Optimizing Random Users Via Last Visit Time
While I have not started in-depth MODding on phpBB3 yet, I do read the phpBB3 MODders forum from time to time just to start to get the flavor of how things have changed. The other day a database (query) question came up and I suggested an answer that I originally thought was only slightly different from what had already been proposed.

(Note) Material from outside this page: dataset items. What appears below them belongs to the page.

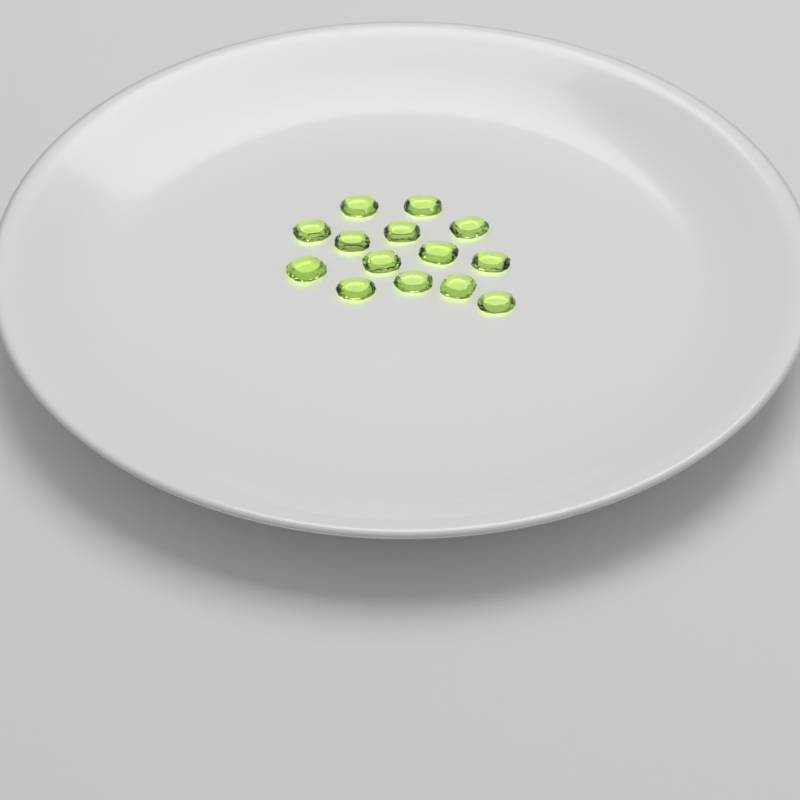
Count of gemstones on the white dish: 14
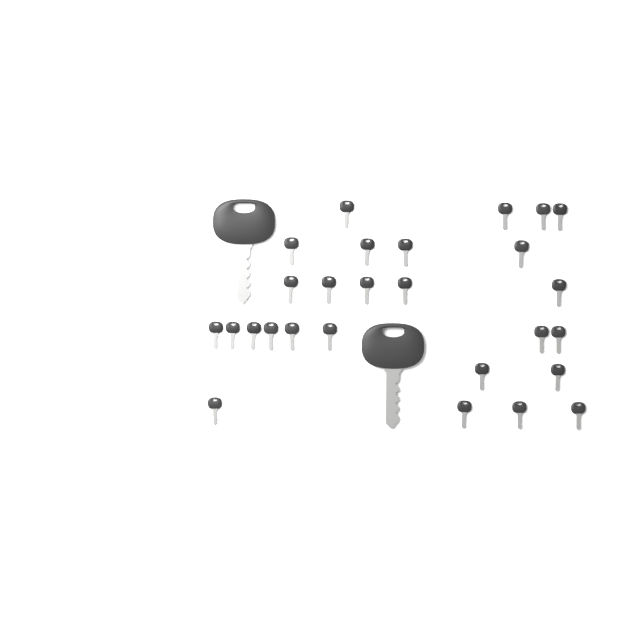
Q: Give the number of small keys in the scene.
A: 27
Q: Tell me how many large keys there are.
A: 2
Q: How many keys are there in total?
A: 29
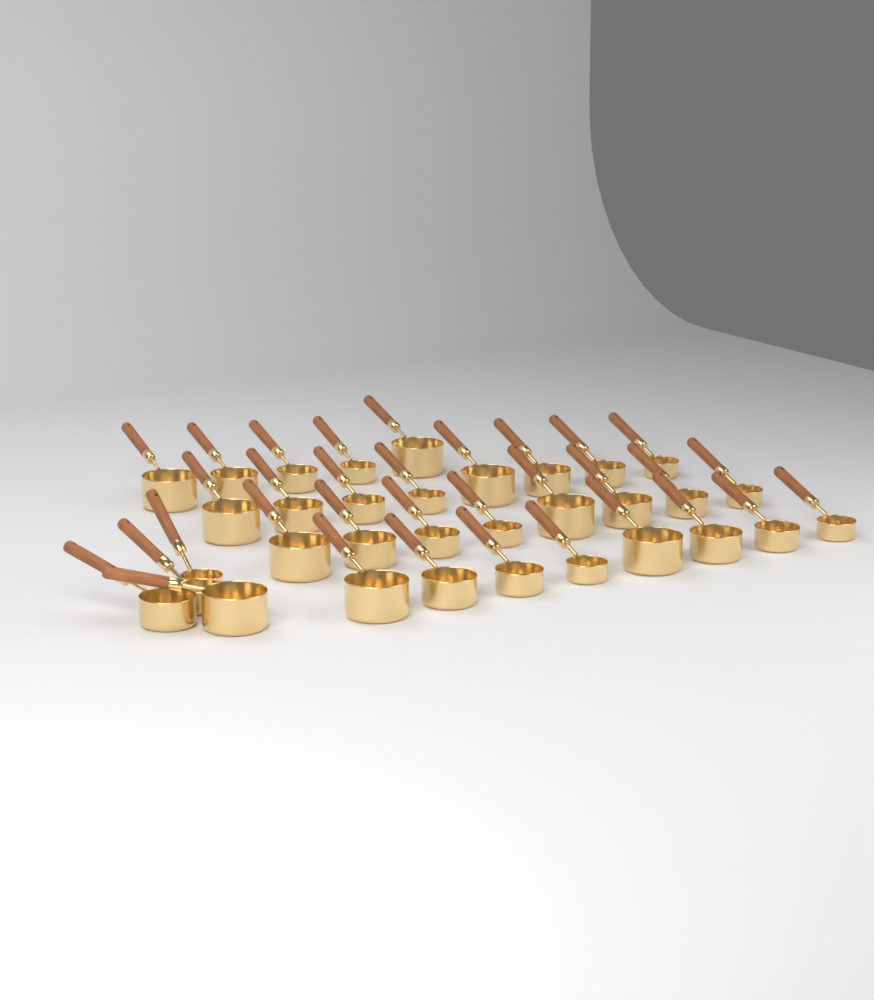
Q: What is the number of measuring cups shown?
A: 33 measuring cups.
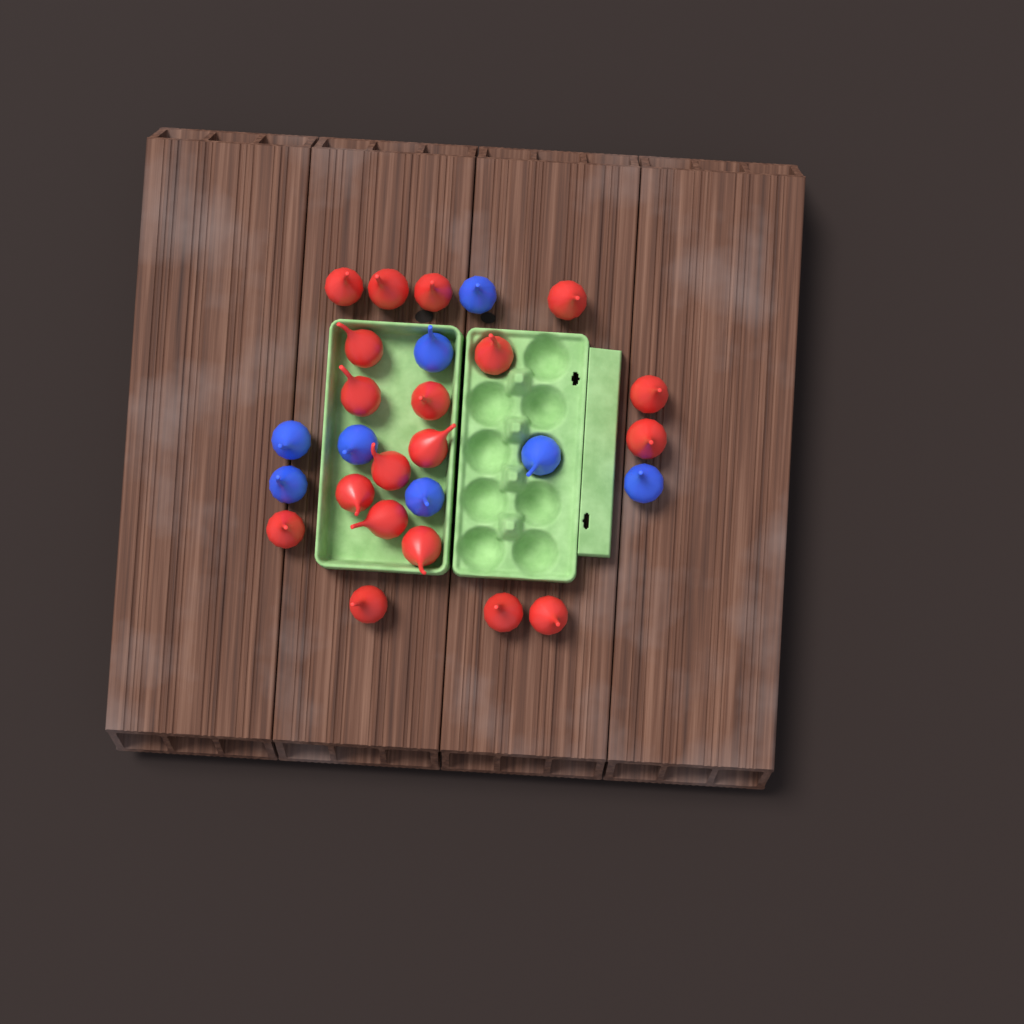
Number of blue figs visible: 8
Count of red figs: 19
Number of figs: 27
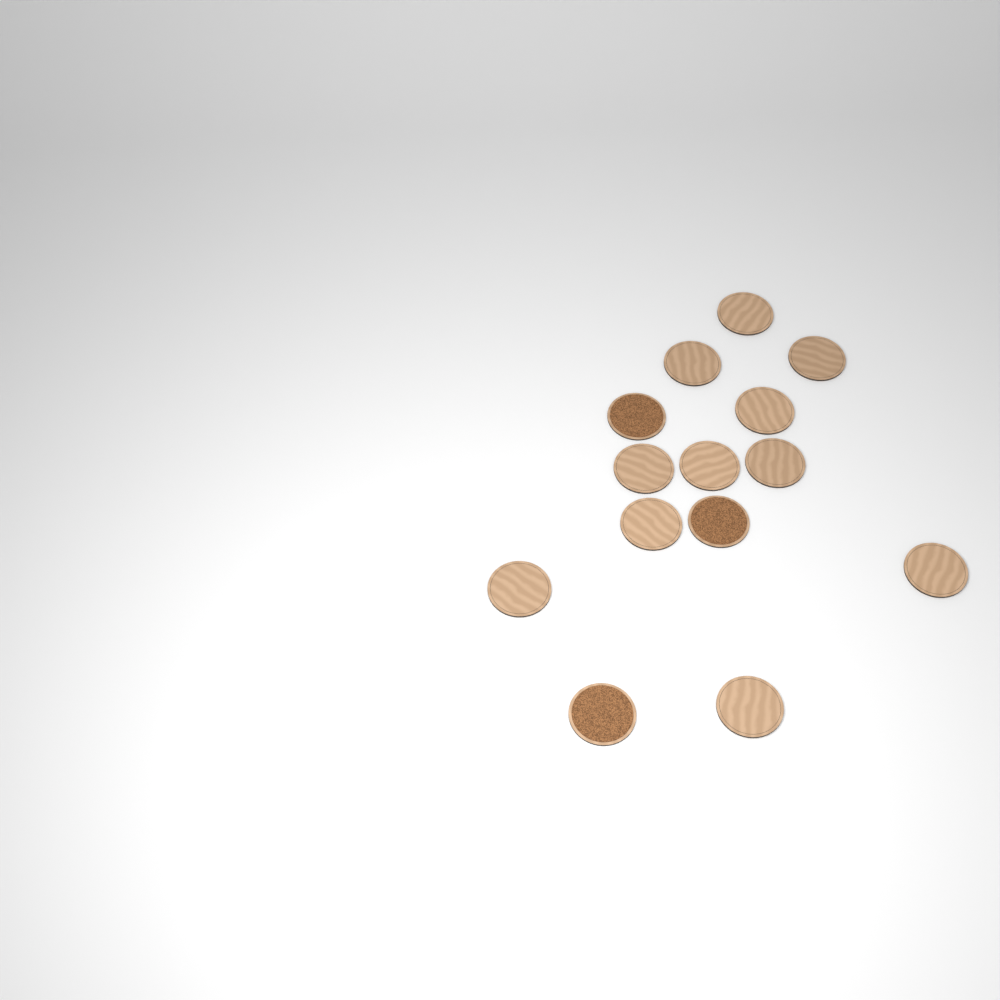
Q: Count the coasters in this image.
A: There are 14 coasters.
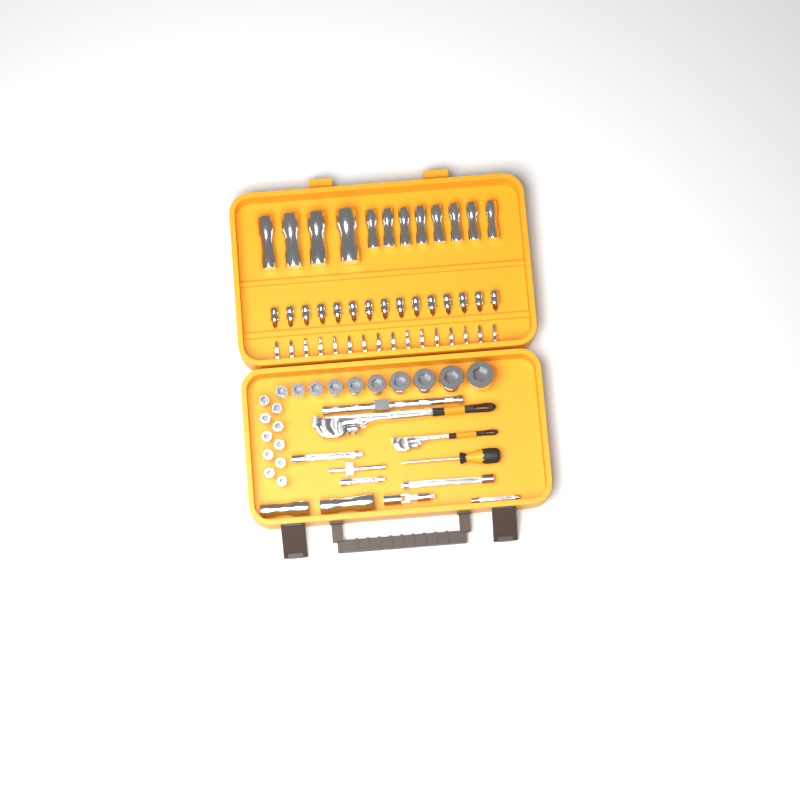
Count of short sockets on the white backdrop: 20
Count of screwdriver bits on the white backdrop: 16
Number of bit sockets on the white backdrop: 15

However, after being asked which of the two solutions would be the least CPU intensive I did a bit more investigating.
I discovered that one solution was clearly better than the other, but only if the proper index was created.
Disclaimer: I tested on phpBB2. The index that I created does not exist in a standard phpBB2, nor does it exist in a standard phpBB3 install, so I suspect this post applies to both.
Defining the Problem
Here is a partial quote of the original question in the phpBB3 MOD forum:
I want to select 5 random memebers from last 30 active users.
Simple enough, yes? First, get the last 30 members that have visited the board, then randomly select 5 of those. This could easily be done procedurally via php code, but it can also be done directly in the database with the correct SQL code.
Order By Random
The first suggestion given was this:
$start = 0; $number = 30; $sql = 'SELECT * FROM ' . USERS_TABLE . ' ORDER BY user_lastvisit DESC, RAND()' ; $result = $db->sql_query_limit($sql, $number, $start);
With apologies to evil<3 who posted this there are a couple of things that I suggested changing. First is to avoid using the * to select every column in the table unless it’s absolutely needed. In this case, I made the assumption that the original poster was looking for a way to display a random five “recent visitors” somewhere on a page on the site. To do this doesn’t require every single bit of information about the user, just certain columns. If you select * then the entire row is returned. There are 73 columns in a standard phpBB3 users table, several of them varchar(255), and in my test installation all of the fields are mandatory. That means every single column has a value, even if it is just a space or other placeholder value. By setting up a specific list of columns to request in the query the amount of I/O is reduced. Less I/O should mean if all other things are equal the query will run faster because there are fewer bits and bytes to move around.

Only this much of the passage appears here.